Recent volatility in investment markets has clearly shown that it is imperative to understand that not all with-profit annuities are created equal. The newer generation of liability-driven investment techniques provide distinct advantages over the traditional approach in managing with-profit annuities.
In a with-profit annuity an insurer promises to pay a retiree an income for life. Future increases, however, are not guaranteed. The level of the increase in income a retiree or annuitant can expect from year to year is determined by the performance of the asset portfolio relative to what is needed to fund expected future pension payments.
Poor performance equals poor increases. It means an annuitant faces inflation risk to the extent that investment returns aren’t strong enough to provide inflationary increases.
Insurers in SA traditionally managed assets independently from liabilities. These less sophisticated, partial matching techniques rely on a ‘bet’ that risky assets will outperform the assets needed to replicate liability movement. When they don’t, it impacts dearly on the future financial wellness of pensioners.
In the traditional approach, to prevent the value of the asset portfolio relative to the expected future pension payments from falling further in times of uncertainty, the insurer has limited options: (1) declare smaller future increases and/or (2) use more conservative investment strategies to protect the assets.

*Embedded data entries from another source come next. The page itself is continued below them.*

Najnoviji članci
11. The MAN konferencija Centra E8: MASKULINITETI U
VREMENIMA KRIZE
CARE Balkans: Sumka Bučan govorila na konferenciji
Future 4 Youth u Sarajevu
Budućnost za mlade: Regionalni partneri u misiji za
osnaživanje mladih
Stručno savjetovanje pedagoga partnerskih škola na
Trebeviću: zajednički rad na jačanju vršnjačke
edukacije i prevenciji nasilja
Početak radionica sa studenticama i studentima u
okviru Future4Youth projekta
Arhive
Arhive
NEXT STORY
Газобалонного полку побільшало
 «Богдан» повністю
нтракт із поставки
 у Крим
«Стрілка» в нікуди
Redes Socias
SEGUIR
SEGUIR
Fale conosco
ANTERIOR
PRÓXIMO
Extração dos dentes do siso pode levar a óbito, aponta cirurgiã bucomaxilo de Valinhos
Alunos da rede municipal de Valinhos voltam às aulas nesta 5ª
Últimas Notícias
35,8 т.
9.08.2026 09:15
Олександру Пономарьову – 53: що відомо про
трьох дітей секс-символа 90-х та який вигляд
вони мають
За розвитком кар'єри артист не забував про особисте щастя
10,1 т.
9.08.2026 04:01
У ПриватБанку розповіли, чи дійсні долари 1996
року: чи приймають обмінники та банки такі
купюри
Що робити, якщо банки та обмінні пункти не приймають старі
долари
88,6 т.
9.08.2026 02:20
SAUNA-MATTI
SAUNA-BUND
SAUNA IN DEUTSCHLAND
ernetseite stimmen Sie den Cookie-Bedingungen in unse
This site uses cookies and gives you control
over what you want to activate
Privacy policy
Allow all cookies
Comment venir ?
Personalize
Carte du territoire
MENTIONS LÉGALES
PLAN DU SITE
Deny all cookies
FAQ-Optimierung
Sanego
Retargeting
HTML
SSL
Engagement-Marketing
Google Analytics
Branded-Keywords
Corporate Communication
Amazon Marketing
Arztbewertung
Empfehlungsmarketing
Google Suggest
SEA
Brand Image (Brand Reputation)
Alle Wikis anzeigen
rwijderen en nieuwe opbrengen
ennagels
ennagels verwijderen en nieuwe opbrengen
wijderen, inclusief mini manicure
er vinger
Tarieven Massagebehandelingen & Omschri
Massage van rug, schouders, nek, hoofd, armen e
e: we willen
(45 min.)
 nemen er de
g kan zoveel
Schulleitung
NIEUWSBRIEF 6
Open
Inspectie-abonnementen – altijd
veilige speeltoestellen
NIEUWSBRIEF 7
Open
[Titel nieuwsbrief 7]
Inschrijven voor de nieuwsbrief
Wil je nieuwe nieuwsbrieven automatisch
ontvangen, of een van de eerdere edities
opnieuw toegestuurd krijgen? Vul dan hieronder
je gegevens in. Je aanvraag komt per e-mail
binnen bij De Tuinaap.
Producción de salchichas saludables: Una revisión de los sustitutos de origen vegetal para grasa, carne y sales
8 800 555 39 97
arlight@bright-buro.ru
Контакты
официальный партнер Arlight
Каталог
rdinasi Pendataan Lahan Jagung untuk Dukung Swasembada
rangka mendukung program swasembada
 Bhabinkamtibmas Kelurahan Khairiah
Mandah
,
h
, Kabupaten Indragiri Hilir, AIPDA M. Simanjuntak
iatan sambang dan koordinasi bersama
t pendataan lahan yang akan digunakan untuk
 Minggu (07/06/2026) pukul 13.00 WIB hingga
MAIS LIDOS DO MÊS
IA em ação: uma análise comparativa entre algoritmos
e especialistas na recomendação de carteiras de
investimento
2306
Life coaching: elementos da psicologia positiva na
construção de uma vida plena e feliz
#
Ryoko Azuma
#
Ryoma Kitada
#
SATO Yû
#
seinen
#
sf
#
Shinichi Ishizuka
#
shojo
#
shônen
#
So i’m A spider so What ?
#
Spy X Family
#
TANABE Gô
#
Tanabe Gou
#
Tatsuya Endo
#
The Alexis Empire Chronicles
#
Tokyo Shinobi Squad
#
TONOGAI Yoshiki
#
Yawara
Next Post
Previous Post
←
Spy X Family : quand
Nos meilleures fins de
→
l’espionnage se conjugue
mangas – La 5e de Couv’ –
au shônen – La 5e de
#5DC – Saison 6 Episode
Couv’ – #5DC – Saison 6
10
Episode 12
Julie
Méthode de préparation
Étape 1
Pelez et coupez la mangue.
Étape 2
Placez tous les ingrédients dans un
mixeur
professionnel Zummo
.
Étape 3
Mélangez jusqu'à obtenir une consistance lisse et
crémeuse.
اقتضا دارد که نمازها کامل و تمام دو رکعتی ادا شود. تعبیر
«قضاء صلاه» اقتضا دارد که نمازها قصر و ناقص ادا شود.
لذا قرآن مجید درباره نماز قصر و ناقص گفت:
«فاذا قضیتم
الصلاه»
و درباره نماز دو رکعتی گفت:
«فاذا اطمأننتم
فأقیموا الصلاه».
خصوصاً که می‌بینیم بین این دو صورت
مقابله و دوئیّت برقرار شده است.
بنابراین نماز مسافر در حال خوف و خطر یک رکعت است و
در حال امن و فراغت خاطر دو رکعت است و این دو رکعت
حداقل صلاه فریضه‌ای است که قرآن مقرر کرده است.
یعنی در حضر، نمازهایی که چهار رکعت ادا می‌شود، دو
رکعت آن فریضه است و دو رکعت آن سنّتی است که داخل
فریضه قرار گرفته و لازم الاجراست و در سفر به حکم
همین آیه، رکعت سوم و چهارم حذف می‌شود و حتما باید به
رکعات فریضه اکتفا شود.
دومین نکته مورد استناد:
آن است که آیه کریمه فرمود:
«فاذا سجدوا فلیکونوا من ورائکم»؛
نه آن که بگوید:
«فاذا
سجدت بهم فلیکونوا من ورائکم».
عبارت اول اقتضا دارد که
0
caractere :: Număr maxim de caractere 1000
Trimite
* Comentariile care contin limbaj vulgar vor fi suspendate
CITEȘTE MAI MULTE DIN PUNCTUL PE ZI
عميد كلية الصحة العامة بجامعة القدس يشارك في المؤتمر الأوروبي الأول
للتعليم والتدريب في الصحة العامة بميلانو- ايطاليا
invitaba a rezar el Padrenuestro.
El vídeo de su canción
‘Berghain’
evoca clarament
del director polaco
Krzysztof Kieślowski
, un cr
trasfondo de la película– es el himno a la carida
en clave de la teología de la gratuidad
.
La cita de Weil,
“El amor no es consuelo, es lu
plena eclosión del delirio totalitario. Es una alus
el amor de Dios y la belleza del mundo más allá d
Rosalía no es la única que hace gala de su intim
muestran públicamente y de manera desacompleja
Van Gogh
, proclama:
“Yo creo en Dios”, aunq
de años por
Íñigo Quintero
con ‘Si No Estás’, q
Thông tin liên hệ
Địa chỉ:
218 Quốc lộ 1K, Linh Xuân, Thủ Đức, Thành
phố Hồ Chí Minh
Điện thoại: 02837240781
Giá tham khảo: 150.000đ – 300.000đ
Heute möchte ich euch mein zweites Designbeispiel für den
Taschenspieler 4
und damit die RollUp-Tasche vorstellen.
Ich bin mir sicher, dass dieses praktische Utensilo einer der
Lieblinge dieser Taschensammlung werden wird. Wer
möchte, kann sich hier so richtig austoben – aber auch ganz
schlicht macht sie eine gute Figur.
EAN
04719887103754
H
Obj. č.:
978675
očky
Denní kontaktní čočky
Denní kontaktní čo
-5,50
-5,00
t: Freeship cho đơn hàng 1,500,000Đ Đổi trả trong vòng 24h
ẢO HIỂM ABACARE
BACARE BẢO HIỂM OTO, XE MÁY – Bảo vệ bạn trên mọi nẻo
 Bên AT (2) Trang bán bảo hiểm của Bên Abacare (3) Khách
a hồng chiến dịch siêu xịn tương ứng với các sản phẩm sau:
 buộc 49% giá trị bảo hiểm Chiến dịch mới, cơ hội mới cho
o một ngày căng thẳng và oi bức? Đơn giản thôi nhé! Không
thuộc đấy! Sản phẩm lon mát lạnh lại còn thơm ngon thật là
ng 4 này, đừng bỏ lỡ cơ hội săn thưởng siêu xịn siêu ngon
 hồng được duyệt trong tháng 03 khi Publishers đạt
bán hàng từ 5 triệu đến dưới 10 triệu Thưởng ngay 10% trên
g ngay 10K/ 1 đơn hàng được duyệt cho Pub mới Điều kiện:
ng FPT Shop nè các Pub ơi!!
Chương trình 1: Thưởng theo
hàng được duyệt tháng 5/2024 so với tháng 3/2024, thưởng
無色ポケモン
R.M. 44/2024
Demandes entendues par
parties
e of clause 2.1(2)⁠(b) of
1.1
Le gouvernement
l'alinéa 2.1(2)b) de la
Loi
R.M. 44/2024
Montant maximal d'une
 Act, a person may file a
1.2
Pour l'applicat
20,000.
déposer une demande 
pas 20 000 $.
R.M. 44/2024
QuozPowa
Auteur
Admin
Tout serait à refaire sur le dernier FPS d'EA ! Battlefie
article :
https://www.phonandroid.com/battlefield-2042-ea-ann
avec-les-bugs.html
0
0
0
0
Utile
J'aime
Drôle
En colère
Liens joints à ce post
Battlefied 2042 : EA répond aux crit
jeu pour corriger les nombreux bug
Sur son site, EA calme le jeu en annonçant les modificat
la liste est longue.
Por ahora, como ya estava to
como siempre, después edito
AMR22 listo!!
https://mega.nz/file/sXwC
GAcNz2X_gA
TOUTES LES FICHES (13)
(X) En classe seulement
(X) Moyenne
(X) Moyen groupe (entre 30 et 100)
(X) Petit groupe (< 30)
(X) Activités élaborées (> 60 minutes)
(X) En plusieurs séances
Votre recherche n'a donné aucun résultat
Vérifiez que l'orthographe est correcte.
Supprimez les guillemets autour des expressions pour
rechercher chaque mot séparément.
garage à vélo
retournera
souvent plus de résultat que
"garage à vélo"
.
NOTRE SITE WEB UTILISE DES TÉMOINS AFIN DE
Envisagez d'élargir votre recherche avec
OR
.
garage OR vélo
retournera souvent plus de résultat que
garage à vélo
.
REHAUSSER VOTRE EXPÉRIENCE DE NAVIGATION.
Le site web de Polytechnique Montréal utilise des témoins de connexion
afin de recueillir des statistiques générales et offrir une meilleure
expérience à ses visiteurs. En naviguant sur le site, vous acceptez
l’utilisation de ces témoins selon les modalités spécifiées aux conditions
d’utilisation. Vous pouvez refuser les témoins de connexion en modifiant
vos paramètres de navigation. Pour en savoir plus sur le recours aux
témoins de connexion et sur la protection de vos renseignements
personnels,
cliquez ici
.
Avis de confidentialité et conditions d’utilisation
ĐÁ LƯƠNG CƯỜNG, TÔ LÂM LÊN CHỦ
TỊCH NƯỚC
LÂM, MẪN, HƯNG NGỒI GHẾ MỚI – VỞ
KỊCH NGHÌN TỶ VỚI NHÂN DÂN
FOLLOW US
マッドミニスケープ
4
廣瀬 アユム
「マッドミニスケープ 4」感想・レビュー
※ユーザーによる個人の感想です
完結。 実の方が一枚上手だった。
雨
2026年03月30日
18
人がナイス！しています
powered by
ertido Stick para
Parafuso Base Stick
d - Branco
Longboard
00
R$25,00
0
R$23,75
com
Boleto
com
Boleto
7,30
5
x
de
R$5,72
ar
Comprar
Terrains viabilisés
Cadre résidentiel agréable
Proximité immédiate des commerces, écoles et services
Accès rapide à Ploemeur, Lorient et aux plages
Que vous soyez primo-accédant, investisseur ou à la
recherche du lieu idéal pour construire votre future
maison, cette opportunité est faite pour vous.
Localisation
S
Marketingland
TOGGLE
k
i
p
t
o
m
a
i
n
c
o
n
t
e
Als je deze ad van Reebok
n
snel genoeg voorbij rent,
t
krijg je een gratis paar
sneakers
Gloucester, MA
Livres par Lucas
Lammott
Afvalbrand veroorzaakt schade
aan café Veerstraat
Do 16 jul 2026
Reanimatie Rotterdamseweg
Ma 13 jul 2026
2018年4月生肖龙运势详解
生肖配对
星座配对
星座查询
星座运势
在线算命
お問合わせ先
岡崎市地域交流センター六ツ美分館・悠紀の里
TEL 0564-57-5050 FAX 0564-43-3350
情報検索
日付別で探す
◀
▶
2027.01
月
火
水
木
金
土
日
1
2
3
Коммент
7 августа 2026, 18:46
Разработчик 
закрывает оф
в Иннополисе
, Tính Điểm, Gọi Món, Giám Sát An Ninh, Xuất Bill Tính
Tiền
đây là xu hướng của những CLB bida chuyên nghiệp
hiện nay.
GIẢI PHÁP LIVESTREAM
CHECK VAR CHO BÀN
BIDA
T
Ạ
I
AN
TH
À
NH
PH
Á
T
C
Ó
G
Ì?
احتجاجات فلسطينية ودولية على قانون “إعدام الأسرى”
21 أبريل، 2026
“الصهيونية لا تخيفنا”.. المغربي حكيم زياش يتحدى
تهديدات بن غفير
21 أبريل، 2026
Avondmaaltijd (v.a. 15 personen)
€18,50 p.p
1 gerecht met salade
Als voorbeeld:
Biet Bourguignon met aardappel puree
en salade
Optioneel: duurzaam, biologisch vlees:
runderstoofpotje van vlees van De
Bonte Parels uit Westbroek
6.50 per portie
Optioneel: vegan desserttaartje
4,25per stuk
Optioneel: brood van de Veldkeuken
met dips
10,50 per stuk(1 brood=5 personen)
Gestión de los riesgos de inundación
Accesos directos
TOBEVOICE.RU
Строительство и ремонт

The problem is that, when such management action is taken, it is often too late and asset protection is often required when it is most expensive. Ultimately the annuitant pays for these decisions through lower future pension increases.
What’s the solution? Dynamic hedging (also known as ‘delta hedging’) is a liabilitydriven investment technique that has been used by investment banks worldwide (including SA banks) for many decades. In the insurance industry it is widely used internationally with over $700bn of variable annuity guarantees being hedged by North American insurers alone.
In 2007 Momentum Employee Benefits became the first SA insurer to employ this technique in managing with-profit annuities. The benefits were reinforced when another SA insurer followed suit afterwards.
Dynamic hedging is proactive rather than reactive: protection against market volatility is purchased throughout in the asset portfolio rather than in adverse conditions when it is the most expensive. By synchronising assets and liabilities, and reducing the tug of war between the interests of policyholders and shareholders in times of pressure, dynamic hedging eliminates many of the inefficiencies in the traditional approach of managing with-profit products.
This strategy of dynamic hedging is beneficial for both shareholders and policyholders. In SA, the Financial Services Board requires all local insurers to hold minimum capital reserves to ensure that pension liabilities can still be met, even in exceptional adverse circumstances. Dynamic hedging manages investment risk significantly better. This results in shareholders being less exposed to downside risk and thereby allowing the insurer to hold lower capital reserves.
For policyholders, the lower capital requirements result directly in lower ongoing costs in pension products. The efficacy of dynamic hedging also leads to more accurate pricing and higher expected pension increases in the long term.
The graph shows that, using dynamic hedging, the Momentum Golden Growth With-Profit Annuity (for example) protected the purchasing power of pensions over the past five years. And it significantly outperformed the traditional approach through both market boom and crash scenarios.
Dynamic hedging better ensures that the income from your life savings meets your expectations, just as you want to be sure that your car insurance pays out what you expect when you need it most.